Subject: [OM] Re: Model Release required? Book idea
From: "John A. Lind" <jalind@xxxxxxxxxxxxx>
Date: Mon, 18 Apr 2005 01:11:48 -0500
At 12:29 AM 4/18/2005, you wrote:

>I am glad that you brought up the subject of model release as it is
>something that has confused me for a while.
>What decides whether or not you will need a model release?  I recognise
>that a human subject fully recognisable and by themselves in a
>photograph in a publication for sale would need a model release to
>obviate any future claims for fees, but what if the subject were
>multiple and in a street scene?

I'm not an attorney; what follows is my less than thorough knowledge on the 
matter.  It is, however, what I personally use as a guide in the U.S.
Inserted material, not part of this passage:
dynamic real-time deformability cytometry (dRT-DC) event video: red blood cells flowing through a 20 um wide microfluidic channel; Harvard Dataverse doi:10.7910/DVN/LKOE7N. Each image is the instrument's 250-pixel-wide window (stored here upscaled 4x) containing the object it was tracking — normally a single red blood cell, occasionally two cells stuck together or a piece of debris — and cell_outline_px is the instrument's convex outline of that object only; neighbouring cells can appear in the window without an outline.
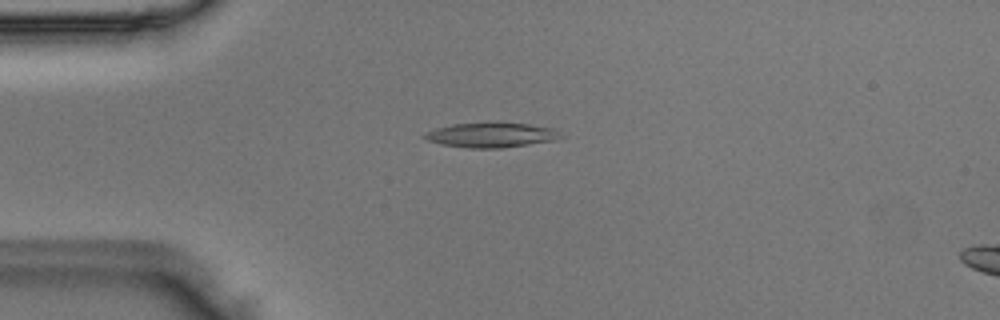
{"species": "Egyptian fruit bat (a non-hibernating species)", "species_latin": "Rousettus aegyptiacus", "temperature_condition": "room temperature", "stored_images_in_passage": 44, "camera_frame_rate_fps": 3000, "um_per_image_px": 0.085, "animal": {"sex": "male"}, "frame": {"image": 1, "passage_image": 7, "time_ms": 2.0, "image_size_px": [1000, 320], "cell_outline_px": [[568, 136], [556, 140], [500, 148], [472, 148], [440, 144], [428, 140], [420, 136], [424, 132], [436, 128], [452, 124], [488, 120], [492, 120], [528, 124], [556, 128]], "centroid_in_image_um": [41.81, 11.43], "position_along_channel_um": 43.2, "area_um2": 20.63}}
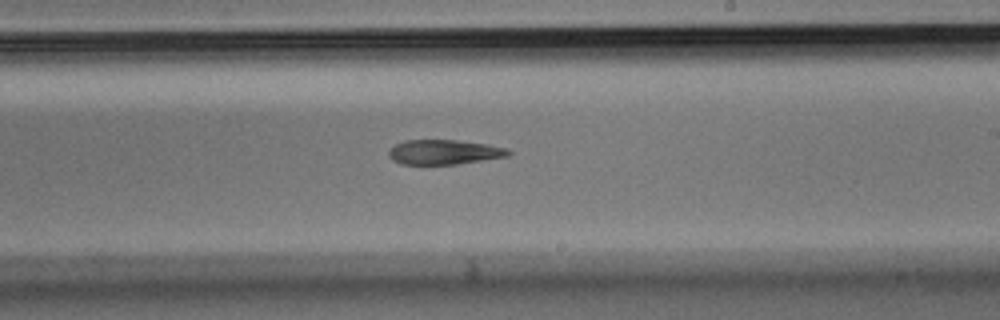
{"frame": {"image": 2, "passage_image": 24, "time_ms": 7.667, "image_size_px": [1000, 320], "cell_outline_px": [[512, 152], [508, 156], [484, 160], [456, 164], [400, 164], [392, 160], [388, 156], [388, 152], [396, 144], [404, 140], [456, 140], [488, 144], [508, 148]], "centroid_in_image_um": [37.76, 12.93], "position_along_channel_um": 251.2, "area_um2": 17.28}}
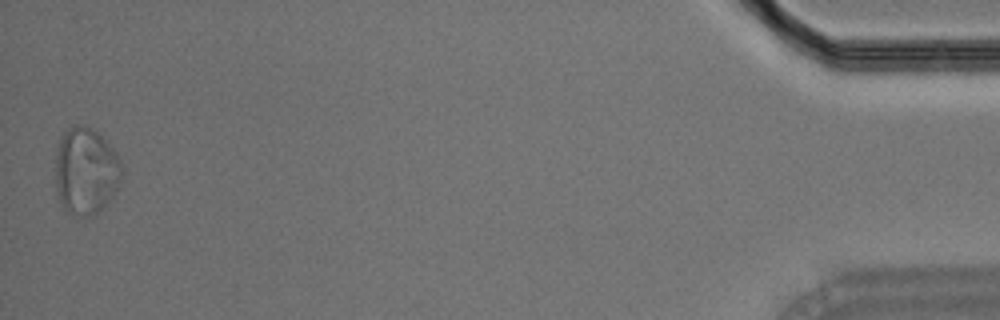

A book of that nature would generally fall under 1st Amendment in the U.S. 
as a "work of art" (or actually a collection of works) and I don't believe 
anything would be required of a candid "street scene" in a public place 
where people don't have any expectation of "privacy" and in the type of 
location where photographs are commonly made (at the exact same location 
isn't a necessary requirement).  However, a setup or posed one might 
depending on who the subject is; family generally isn't a 
problem.  Regarding just being reconizable, the park scene that was just 
published had two people in it.  In terms of being "recognizable" it's on 
the edge . . . they're big enough, but their backs are to the 
camera.  Someone who knows them well might be able to recognize 
them.  AFIK, the laws are fuzzy regarding how recognizable someone must 
be.  However, it's a public place (state owned park) and people use cameras 
there routinely.  (Being printed in a newspaper article about the park 
obviates all of that under the Constitution's 1st Amendment.)  "Commercial 
use" which has the greatest requirements for model releases generally 
applies to photographs that will be used for advertising or other 
commercial purposes by a company, corporation, etc.  In a special case of 
this, a model release is generally sought if a wedding photograph is to be 
used for publicly advertising the photographer's services in the studio 
window or in newspaper ads.  Some studios have this built into the contract 
to shoot the wedding (e.g. a short clause that some photos may be used for 
future advertising by the studio).

The laws are different in other countries, especially regarding what would 
be considered a "public place" in the U.S., and where, when and how photos 
can be used without model releases.  There are also some TOPE shots that 
are obviously posed . . . which is why I raised the potential for a few to 
require them . . . something to check out first.  I consider immediate 
family members a non-issue, especially minor children of the photogapher 
(parents of minors grant model releases).